• [EXERCISE DESCRIPTION]:
Below are entries. Copy exactly the lines running from the line that holds "22: (588, 330, 0.88)" to the line that holds "34: (57, 75, 0.15)", with both ends included.
DATA EXTRACTS section start
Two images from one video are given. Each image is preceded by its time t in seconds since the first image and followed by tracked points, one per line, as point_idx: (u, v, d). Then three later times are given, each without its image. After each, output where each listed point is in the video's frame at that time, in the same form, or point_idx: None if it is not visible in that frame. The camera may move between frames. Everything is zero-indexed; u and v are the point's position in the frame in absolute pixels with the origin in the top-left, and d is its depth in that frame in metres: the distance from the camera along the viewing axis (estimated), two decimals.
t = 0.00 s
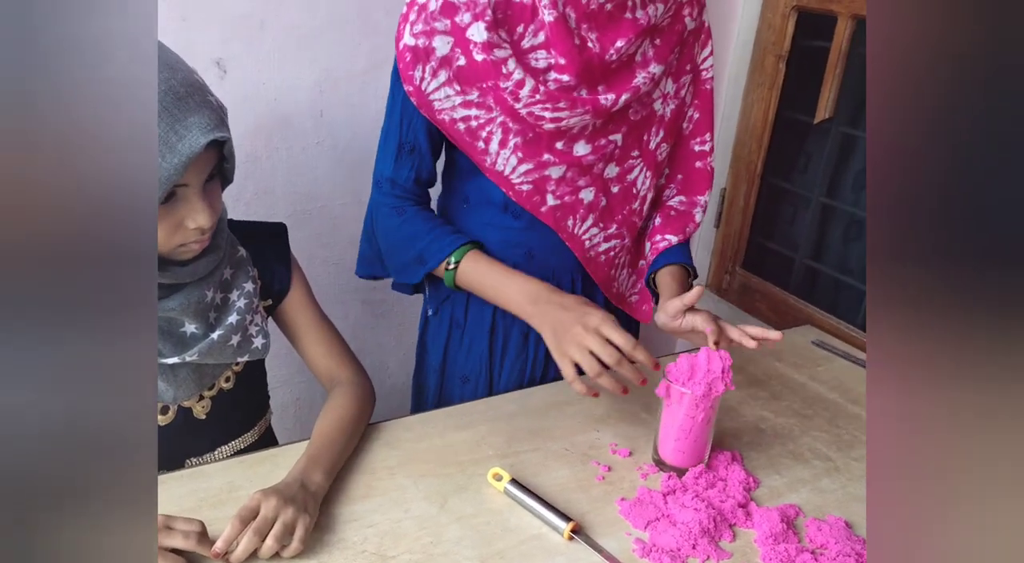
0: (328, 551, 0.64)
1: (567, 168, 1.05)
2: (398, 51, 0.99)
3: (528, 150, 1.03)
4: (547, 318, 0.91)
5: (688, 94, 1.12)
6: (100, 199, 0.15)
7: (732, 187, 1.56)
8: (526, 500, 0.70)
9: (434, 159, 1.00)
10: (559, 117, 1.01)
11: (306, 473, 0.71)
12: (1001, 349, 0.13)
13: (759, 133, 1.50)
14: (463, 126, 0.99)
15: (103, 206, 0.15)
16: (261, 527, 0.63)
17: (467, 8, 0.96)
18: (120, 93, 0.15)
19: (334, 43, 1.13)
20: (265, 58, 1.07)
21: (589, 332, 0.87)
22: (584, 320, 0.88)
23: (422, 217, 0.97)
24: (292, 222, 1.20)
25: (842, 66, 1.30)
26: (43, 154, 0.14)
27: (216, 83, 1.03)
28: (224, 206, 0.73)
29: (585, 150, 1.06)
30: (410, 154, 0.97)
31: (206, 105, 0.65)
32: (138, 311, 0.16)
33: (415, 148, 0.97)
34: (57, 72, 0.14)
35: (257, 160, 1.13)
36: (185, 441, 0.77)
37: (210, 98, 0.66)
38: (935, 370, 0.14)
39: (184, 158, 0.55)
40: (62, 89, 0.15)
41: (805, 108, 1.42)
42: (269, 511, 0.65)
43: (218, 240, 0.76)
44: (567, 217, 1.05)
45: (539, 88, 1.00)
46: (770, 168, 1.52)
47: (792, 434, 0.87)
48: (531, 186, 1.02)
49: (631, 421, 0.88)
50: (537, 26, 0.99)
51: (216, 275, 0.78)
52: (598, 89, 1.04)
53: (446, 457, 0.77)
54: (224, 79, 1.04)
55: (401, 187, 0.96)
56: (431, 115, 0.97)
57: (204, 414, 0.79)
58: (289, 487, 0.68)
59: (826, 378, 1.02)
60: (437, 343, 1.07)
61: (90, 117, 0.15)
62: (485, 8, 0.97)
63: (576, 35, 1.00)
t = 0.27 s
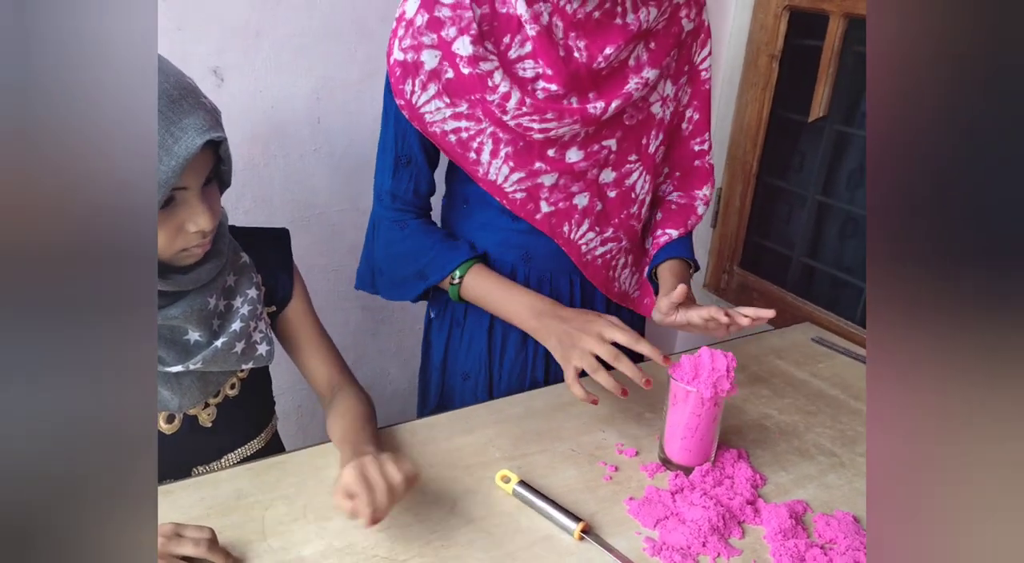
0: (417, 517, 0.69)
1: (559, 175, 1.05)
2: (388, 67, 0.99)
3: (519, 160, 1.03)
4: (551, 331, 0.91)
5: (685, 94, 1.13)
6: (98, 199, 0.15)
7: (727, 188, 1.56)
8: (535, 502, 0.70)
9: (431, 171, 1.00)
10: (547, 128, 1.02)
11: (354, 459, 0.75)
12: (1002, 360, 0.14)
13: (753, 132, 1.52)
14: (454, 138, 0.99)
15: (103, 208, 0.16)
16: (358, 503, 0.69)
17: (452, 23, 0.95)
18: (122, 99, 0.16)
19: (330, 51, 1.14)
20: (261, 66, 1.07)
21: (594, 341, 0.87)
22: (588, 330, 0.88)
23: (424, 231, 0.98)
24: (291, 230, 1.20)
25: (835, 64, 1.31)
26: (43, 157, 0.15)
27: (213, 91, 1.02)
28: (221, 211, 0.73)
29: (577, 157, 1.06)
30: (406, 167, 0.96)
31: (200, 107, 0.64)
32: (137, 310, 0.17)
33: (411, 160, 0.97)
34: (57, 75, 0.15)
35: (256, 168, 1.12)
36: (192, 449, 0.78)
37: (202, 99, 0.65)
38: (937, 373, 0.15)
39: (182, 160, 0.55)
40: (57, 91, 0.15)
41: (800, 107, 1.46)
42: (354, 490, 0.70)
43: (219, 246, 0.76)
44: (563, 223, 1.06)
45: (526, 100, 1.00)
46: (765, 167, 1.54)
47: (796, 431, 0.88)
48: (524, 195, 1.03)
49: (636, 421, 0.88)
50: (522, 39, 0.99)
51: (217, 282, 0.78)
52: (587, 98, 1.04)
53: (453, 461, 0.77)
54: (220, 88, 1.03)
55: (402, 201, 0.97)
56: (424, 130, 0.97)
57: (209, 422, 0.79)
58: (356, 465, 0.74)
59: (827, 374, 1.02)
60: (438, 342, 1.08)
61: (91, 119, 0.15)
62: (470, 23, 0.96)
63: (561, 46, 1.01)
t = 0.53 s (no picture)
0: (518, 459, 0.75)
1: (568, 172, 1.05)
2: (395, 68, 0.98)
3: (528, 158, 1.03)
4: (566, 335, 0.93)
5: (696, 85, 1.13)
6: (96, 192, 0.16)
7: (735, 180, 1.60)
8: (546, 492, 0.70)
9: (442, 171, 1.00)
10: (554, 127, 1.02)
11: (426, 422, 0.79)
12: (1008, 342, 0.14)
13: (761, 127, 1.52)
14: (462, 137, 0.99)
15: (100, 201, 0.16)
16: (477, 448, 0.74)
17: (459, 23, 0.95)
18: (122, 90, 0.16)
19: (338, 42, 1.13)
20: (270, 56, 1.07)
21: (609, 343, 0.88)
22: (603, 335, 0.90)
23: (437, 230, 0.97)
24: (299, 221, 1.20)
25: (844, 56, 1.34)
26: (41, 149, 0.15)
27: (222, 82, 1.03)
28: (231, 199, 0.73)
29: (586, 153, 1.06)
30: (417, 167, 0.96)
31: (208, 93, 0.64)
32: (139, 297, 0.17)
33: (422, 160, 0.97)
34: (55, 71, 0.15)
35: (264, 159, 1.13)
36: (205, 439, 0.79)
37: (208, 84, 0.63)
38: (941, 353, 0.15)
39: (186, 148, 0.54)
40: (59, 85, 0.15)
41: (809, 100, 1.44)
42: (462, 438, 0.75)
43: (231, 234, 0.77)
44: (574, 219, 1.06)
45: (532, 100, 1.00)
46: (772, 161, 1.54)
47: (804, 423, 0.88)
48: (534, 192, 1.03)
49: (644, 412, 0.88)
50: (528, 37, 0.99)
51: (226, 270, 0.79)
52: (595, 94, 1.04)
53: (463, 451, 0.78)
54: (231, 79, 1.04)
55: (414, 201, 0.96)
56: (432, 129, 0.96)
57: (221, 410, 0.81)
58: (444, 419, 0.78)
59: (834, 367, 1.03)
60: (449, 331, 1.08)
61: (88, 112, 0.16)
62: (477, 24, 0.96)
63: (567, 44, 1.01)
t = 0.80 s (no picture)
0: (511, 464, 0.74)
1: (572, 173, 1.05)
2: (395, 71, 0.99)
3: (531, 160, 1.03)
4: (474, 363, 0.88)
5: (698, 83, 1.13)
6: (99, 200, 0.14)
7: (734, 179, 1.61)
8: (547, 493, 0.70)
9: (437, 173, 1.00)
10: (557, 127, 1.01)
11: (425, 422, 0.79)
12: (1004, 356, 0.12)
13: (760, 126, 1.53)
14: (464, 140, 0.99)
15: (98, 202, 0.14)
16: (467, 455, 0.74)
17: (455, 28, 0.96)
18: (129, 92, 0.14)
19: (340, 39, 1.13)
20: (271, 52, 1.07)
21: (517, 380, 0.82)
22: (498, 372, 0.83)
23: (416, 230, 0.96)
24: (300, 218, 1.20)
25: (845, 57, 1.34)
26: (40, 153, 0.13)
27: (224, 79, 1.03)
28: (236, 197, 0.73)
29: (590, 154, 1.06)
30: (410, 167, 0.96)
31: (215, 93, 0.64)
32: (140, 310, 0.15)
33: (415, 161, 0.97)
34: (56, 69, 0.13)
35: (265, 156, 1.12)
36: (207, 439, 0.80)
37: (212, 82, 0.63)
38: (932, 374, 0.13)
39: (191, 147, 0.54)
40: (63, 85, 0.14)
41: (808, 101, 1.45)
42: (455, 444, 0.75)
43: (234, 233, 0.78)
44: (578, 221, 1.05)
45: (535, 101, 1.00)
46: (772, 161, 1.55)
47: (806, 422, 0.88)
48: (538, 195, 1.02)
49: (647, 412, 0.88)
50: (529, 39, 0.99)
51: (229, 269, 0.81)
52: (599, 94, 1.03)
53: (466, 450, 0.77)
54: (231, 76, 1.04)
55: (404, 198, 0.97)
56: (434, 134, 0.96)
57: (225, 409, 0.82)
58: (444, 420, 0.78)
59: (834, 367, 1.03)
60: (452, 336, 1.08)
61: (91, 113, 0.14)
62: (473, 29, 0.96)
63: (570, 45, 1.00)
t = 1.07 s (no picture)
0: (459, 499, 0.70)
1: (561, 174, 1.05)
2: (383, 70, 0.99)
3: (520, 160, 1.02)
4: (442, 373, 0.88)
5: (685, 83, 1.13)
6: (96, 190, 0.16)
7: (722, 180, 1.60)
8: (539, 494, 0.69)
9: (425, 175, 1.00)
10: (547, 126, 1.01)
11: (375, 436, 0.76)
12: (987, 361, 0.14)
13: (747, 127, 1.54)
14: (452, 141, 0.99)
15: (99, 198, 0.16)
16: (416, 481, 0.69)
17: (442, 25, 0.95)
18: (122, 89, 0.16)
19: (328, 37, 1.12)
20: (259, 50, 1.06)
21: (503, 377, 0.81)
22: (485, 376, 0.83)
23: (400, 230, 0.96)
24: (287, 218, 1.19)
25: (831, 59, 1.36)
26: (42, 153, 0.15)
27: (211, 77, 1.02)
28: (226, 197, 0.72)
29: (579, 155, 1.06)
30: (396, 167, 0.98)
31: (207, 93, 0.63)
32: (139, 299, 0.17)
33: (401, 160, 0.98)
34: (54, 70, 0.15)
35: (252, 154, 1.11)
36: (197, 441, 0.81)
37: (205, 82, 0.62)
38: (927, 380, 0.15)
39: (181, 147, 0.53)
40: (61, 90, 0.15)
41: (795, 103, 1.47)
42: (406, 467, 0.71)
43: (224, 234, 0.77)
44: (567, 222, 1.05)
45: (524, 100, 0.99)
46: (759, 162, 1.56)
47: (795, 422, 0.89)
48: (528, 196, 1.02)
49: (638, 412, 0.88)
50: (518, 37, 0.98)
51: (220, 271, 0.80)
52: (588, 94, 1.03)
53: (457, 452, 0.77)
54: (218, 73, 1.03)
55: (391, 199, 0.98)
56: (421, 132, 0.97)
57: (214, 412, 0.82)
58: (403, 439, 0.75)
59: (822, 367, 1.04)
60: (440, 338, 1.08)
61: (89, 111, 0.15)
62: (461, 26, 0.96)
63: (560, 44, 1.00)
DATA EXTRACTS section end
• [TASK RESPONSE]:
22: (588, 330, 0.88)
23: (424, 231, 0.98)
24: (291, 230, 1.20)
25: (835, 64, 1.31)
26: (43, 157, 0.15)
27: (213, 91, 1.02)
28: (221, 211, 0.73)
29: (577, 157, 1.06)
30: (406, 167, 0.96)
31: (200, 107, 0.64)
32: (137, 310, 0.17)
33: (411, 160, 0.97)
34: (57, 75, 0.15)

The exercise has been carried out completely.